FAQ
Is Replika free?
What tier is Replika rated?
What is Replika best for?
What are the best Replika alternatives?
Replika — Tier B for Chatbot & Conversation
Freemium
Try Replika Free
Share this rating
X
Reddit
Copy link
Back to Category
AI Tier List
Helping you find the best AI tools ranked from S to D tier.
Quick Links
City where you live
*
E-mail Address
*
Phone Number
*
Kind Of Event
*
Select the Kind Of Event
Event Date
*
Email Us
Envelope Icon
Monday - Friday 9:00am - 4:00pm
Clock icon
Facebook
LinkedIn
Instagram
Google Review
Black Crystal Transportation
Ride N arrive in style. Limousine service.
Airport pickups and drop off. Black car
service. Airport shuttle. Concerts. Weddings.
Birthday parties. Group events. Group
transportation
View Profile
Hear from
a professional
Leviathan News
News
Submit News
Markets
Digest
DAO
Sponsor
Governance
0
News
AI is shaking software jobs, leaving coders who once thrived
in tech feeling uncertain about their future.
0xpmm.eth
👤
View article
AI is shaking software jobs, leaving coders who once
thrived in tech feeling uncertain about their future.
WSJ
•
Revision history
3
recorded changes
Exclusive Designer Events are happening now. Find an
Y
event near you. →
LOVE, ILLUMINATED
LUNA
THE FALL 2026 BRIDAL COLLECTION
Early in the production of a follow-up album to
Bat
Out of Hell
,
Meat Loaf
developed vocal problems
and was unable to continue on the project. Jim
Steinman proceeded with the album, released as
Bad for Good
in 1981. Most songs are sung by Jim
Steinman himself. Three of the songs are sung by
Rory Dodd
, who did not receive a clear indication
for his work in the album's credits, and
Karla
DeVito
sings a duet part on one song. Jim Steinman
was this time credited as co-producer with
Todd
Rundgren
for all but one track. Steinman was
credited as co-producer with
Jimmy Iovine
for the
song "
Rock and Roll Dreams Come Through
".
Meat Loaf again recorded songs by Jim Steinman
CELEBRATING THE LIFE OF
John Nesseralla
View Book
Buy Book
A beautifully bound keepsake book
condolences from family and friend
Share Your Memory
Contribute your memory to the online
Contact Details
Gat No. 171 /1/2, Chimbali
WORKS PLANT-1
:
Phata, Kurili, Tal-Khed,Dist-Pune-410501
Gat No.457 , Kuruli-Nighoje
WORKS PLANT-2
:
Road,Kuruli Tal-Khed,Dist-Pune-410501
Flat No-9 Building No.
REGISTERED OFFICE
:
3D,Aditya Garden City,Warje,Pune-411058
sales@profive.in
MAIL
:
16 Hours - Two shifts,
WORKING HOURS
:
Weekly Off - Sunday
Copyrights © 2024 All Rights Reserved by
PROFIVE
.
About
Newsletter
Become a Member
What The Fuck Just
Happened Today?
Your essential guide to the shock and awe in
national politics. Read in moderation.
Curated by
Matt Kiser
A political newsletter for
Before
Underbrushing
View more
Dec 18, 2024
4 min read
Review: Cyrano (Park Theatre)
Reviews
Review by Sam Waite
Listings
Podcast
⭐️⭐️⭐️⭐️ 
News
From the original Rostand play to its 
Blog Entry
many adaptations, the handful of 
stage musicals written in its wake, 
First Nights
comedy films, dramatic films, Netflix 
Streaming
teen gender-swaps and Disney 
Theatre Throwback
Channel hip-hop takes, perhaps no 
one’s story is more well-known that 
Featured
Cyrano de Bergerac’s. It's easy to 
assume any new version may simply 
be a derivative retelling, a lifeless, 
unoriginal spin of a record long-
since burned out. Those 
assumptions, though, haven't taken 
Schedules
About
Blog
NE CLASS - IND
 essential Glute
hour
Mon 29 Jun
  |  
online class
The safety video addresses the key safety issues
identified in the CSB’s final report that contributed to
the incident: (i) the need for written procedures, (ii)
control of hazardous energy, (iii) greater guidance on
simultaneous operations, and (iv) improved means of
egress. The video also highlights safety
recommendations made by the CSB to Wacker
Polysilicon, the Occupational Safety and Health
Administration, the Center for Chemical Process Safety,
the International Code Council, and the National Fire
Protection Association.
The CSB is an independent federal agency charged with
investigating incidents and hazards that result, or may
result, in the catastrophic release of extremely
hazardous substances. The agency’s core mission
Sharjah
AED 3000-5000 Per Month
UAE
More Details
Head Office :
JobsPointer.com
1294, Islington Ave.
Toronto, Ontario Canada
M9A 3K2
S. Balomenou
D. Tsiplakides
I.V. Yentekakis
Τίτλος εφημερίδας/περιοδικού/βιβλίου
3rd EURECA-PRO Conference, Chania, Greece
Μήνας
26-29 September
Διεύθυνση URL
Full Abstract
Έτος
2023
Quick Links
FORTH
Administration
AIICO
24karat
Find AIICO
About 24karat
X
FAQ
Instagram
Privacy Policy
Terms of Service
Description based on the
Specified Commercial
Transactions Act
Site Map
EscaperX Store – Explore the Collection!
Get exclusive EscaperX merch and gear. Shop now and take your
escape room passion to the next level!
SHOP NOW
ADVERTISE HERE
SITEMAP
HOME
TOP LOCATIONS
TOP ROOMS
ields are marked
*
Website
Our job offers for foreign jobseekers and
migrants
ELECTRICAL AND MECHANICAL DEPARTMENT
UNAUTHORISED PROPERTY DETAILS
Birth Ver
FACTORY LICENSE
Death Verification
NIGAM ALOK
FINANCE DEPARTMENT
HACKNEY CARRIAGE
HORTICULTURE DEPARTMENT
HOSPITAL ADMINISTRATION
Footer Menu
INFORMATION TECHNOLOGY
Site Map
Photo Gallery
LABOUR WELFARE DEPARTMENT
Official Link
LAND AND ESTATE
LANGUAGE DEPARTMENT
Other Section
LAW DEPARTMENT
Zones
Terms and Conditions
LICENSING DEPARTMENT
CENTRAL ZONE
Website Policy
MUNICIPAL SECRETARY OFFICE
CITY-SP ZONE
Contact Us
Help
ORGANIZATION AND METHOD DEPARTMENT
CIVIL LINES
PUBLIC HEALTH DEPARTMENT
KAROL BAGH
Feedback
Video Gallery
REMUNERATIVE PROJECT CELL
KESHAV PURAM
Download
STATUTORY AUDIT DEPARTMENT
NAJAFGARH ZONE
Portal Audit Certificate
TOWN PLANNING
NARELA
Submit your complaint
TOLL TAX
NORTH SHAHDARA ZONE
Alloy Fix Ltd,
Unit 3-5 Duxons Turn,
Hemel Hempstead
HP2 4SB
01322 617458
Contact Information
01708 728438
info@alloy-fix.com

• • • •

- _Task prompt_:
Nothing is to be left out. Repeat the whole listing exactly.

- _Solution_:
FAQ
Is Replika free?
What tier is Replika rated?
What is Replika best for?
What are the best Replika alternatives?
Replika — Tier B for Chatbot & Conversation
Freemium
Try Replika Free
Share this rating
X
Reddit
Copy link
Back to Category
AI Tier List
Helping you find the best AI tools ranked from S to D tier.
Quick Links
City where you live
*
E-mail Address
*
Phone Number
*
Kind Of Event
*
Select the Kind Of Event
Event Date
*
Email Us
Envelope Icon
Monday - Friday 9:00am - 4:00pm
Clock icon
Facebook
LinkedIn
Instagram
Google Review
Black Crystal Transportation
Ride N arrive in style. Limousine service.
Airport pickups and drop off. Black car
service. Airport shuttle. Concerts. Weddings.
Birthday parties. Group events. Group
transportation
View Profile
Hear from
a professional
Leviathan News
News
Submit News
Markets
Digest
DAO
Sponsor
Governance
0
News
AI is shaking software jobs, leaving coders who once thrived
in tech feeling uncertain about their future.
0xpmm.eth
👤
View article
AI is shaking software jobs, leaving coders who once
thrived in tech feeling uncertain about their future.
WSJ
•
Revision history
3
recorded changes
Exclusive Designer Events are happening now. Find an
Y
event near you. →
LOVE, ILLUMINATED
LUNA
THE FALL 2026 BRIDAL COLLECTION
Early in the production of a follow-up album to
Bat
Out of Hell
,
Meat Loaf
developed vocal problems
and was unable to continue on the project. Jim
Steinman proceeded with the album, released as
Bad for Good
in 1981. Most songs are sung by Jim
Steinman himself. Three of the songs are sung by
Rory Dodd
, who did not receive a clear indication
for his work in the album's credits, and
Karla
DeVito
sings a duet part on one song. Jim Steinman
was this time credited as co-producer with
Todd
Rundgren
for all but one track. Steinman was
credited as co-producer with
Jimmy Iovine
for the
song "
Rock and Roll Dreams Come Through
".
Meat Loaf again recorded songs by Jim Steinman
CELEBRATING THE LIFE OF
John Nesseralla
View Book
Buy Book
A beautifully bound keepsake book
condolences from family and friend
Share Your Memory
Contribute your memory to the online
Contact Details
Gat No. 171 /1/2, Chimbali
WORKS PLANT-1
:
Phata, Kurili, Tal-Khed,Dist-Pune-410501
Gat No.457 , Kuruli-Nighoje
WORKS PLANT-2
:
Road,Kuruli Tal-Khed,Dist-Pune-410501
Flat No-9 Building No.
REGISTERED OFFICE
:
3D,Aditya Garden City,Warje,Pune-411058
sales@profive.in
MAIL
:
16 Hours - Two shifts,
WORKING HOURS
:
Weekly Off - Sunday
Copyrights © 2024 All Rights Reserved by
PROFIVE
.
About
Newsletter
Become a Member
What The Fuck Just
Happened Today?
Your essential guide to the shock and awe in
national politics. Read in moderation.
Curated by
Matt Kiser
A political newsletter for
Before
Underbrushing
View more
Dec 18, 2024
4 min read
Review: Cyrano (Park Theatre)
Reviews
Review by Sam Waite
Listings
Podcast
⭐️⭐️⭐️⭐️ 
News
From the original Rostand play to its 
Blog Entry
many adaptations, the handful of 
stage musicals written in its wake, 
First Nights
comedy films, dramatic films, Netflix 
Streaming
teen gender-swaps and Disney 
Theatre Throwback
Channel hip-hop takes, perhaps no 
one’s story is more well-known that 
Featured
Cyrano de Bergerac’s. It's easy to 
assume any new version may simply 
be a derivative retelling, a lifeless, 
unoriginal spin of a record long-
since burned out. Those 
assumptions, though, haven't taken 
Schedules
About
Blog
NE CLASS - IND
 essential Glute
hour
Mon 29 Jun
  |  
online class
The safety video addresses the key safety issues
identified in the CSB’s final report that contributed to
the incident: (i) the need for written procedures, (ii)
control of hazardous energy, (iii) greater guidance on
simultaneous operations, and (iv) improved means of
egress. The video also highlights safety
recommendations made by the CSB to Wacker
Polysilicon, the Occupational Safety and Health
Administration, the Center for Chemical Process Safety,
the International Code Council, and the National Fire
Protection Association.
The CSB is an independent federal agency charged with
investigating incidents and hazards that result, or may
result, in the catastrophic release of extremely
hazardous substances. The agency’s core mission
Sharjah
AED 3000-5000 Per Month
UAE
More Details
Head Office :
JobsPointer.com
1294, Islington Ave.
Toronto, Ontario Canada
M9A 3K2
S. Balomenou
D. Tsiplakides
I.V. Yentekakis
Τίτλος εφημερίδας/περιοδικού/βιβλίου
3rd EURECA-PRO Conference, Chania, Greece
Μήνας
26-29 September
Διεύθυνση URL
Full Abstract
Έτος
2023
Quick Links
FORTH
Administration
AIICO
24karat
Find AIICO
About 24karat
X
FAQ
Instagram
Privacy Policy
Terms of Service
Description based on the
Specified Commercial
Transactions Act
Site Map
EscaperX Store – Explore the Collection!
Get exclusive EscaperX merch and gear. Shop now and take your
escape room passion to the next level!
SHOP NOW
ADVERTISE HERE
SITEMAP
HOME
TOP LOCATIONS
TOP ROOMS
ields are marked
*
Website
Our job offers for foreign jobseekers and
migrants
ELECTRICAL AND MECHANICAL DEPARTMENT
UNAUTHORISED PROPERTY DETAILS
Birth Ver
FACTORY LICENSE
Death Verification
NIGAM ALOK
FINANCE DEPARTMENT
HACKNEY CARRIAGE
HORTICULTURE DEPARTMENT
HOSPITAL ADMINISTRATION
Footer Menu
INFORMATION TECHNOLOGY
Site Map
Photo Gallery
LABOUR WELFARE DEPARTMENT
Official Link
LAND AND ESTATE
LANGUAGE DEPARTMENT
Other Section
LAW DEPARTMENT
Zones
Terms and Conditions
LICENSING DEPARTMENT
CENTRAL ZONE
Website Policy
MUNICIPAL SECRETARY OFFICE
CITY-SP ZONE
Contact Us
Help
ORGANIZATION AND METHOD DEPARTMENT
CIVIL LINES
PUBLIC HEALTH DEPARTMENT
KAROL BAGH
Feedback
Video Gallery
REMUNERATIVE PROJECT CELL
KESHAV PURAM
Download
STATUTORY AUDIT DEPARTMENT
NAJAFGARH ZONE
Portal Audit Certificate
TOWN PLANNING
NARELA
Submit your complaint
TOLL TAX
NORTH SHAHDARA ZONE
Alloy Fix Ltd,
Unit 3-5 Duxons Turn,
Hemel Hempstead
HP2 4SB
01322 617458
Contact Information
01708 728438
info@alloy-fix.com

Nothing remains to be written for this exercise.